Everybody has heard of twitter. A lot of people are on Twitter. Like it or not, too many talk about twitter. So when a company has as much fame as twitter, they really couldn’t ask for anything else. Could they? Well ofcourse they could. Profits!
Ever since this buzz has surrounded the microblogging site, pundits have always posed one question. How will the service make money? Its business model or the lack thereof has raised eyebrows with people going as far as casting doubts over its ‘long term viability’. In 2009, Twitter showed that it is a company that took its revenue seriously with a slew of measures aimed at monetizing its service. From introducing Premium accounts to $25 million search deals with leading search engines, the company was finally profitable (stated by BusinessWeek)
And now in 2010, it is once again sending out strong signals about its desire to make profits. Just take a look at their Jobs page. They are advertising 28 positions as of 12th January and some of these dedicated to ‘monetization’. It is looking for a
Front-end Engineer, 2 Software Engineers with M word in the title. But the one that caught my eye was ‘monetization product marketing manager’. Expect a bunch of new monetization products from their stable which will be marketed aggressively.
Celebrities cash in too!
Even though twitter is now looking to make money for itself, it has probably already been ‘monetized’ by celebrities.
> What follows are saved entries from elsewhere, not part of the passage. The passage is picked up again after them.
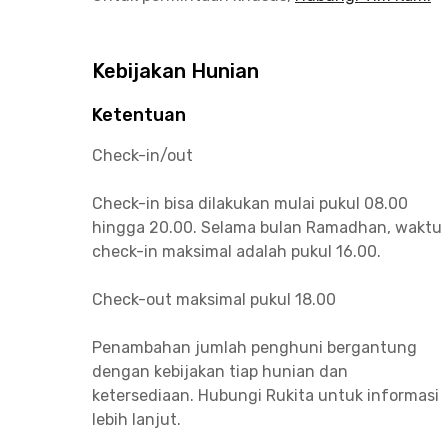
Kebijakan Hunian
Ketentuan
Check-in/out
Check-in bisa dilakukan mulai pukul 08.00
hingga 20.00. Selama bulan Ramadhan, waktu
check-in maksimal adalah pukul 16.00.
Check-out maksimal pukul 18.00
Penambahan jumlah penghuni bergantung
dengan kebijakan tiap hunian dan
ketersediaan. Hubungi Rukita untuk informasi
lebih lanjut.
An post on eonline claims to reveal ‘the truth about celebrity tweets’. It names celebrities like Nicole Richie, Kim Kardashian, Whitney Port, Audrina Patridge and says that they earn upto $10,000 per tweet in which they promote some product.
Ad.ly, an in-stream advertising platform that matches top-tier brands with top-tier Twitter publishers, has a List of celebrities(called publishers) who have signed up!
It was heartening to see the words ‘for charity’ next to some of the publishers.
Regulators in the United States aren’t asleep though, an FTC regulation – concerning paid reviews on blogosphere, states that “Celebrities have a duty to disclose their relationships with advertisers when making endorsements outside the context of traditional ads, such as on talk shows or in social media.” Basically it is relying on them to be ‘honest’ about their tweets.
This really could prove to be an effective way of marketing, who wouldn’t want to go to a fast food joint that a certain celebrity claims to be his/her favourite. Even more, just think what a celebrity tweet could do for the fortunes of a relatively unknown place.